Tout texte est un palimpseste, à la croisée des traces effacées et d'un nouveau lancer de dés.
Tout poème est une convocation de l'inouï, une proposition d'impossible.
Toujours sur la ligne de crête où l'inaperçu vient rompre silence et élever sa voix, à jamais non répertorié dans le bal des proses apprivoisées.
Choisir de décliner des fragments de monde selon l'axe des quatre éléments physiques - la terre, l'eau, l'air et le feu -, c'est tenter d'illimiter l'écriture en un corps dansant et frapper les choses au coin du verbe.
Double mouvement en miroir, double pari. En sécession avec les codes régnants du penser et de l'exister. À l'écart de l'institué et du figé.
Afin de phraser ce qui se soustrait à la visibilité, ce qui est exclu de la présence, les vents de l'ailleurs doivent souffler sur la langue.

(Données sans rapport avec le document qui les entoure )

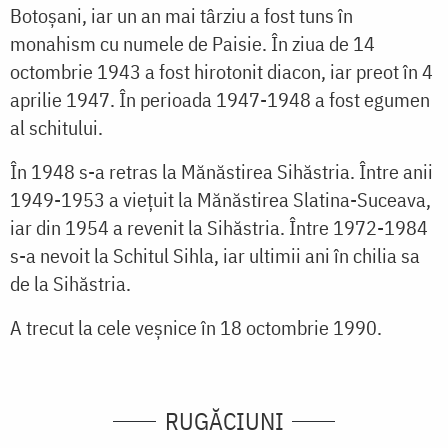
Botoșani, iar un an mai târziu a fost tuns în
monahism cu numele de Paisie. În ziua de 14
octombrie 1943 a fost hirotonit diacon, iar preot în 4
aprilie 1947. În perioada 1947-1948 a fost egumen
al schitului.
În 1948 s-a retras la Mănăstirea Sihăstria. Între anii
1949-1953 a viețuit la Mănăstirea Slatina-Suceava,
iar din 1954 a revenit la Sihăstria. Între 1972-1984
s-a nevoit la Schitul Sihla, iar ultimii ani în chilia sa
de la Sihăstria.
A trecut la cele veșnice în 18 octombrie 1990.
RUGĂCIUNI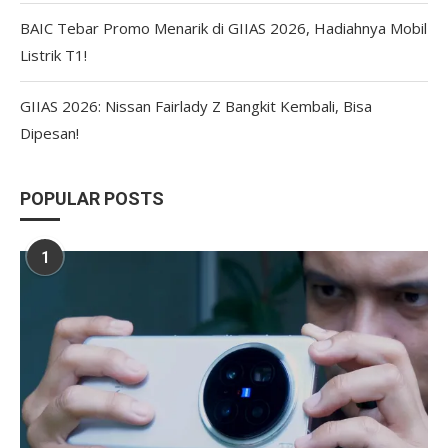
BAIC Tebar Promo Menarik di GIIAS 2026, Hadiahnya Mobil
Listrik T1!
GIIAS 2026: Nissan Fairlady Z Bangkit Kembali, Bisa
Dipesan!
POPULAR POSTS
1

Jamais à la solde de ce qui est, la poésie invente son espace-temps propre, dans la sédition de vocables qui tombent hors de leur usage marchand, hors d'eux-mêmes.
Le verbe ne se tient qu'à hauteur d'une insurrection contre tout ce qui le minore, le corrode, l'aseptise. Prêt à affronter des temps qui ne relèvent d'aucune conjugaison, le verbe allume les points de crise de la grande Histoire et des lambeaux de petits récits, débusquant les noms silencieux sous le vacarme des choses, les puissances vitales dans les tribus de mots hors de leur gond.
Le tremblé, le bougé que le poème induit dans la langue du monde et dans le monde de la langue n'est pas sans ricocher sur lui-même.
Nul m'emporte et ne déporte s'il n'est d'abord transporté.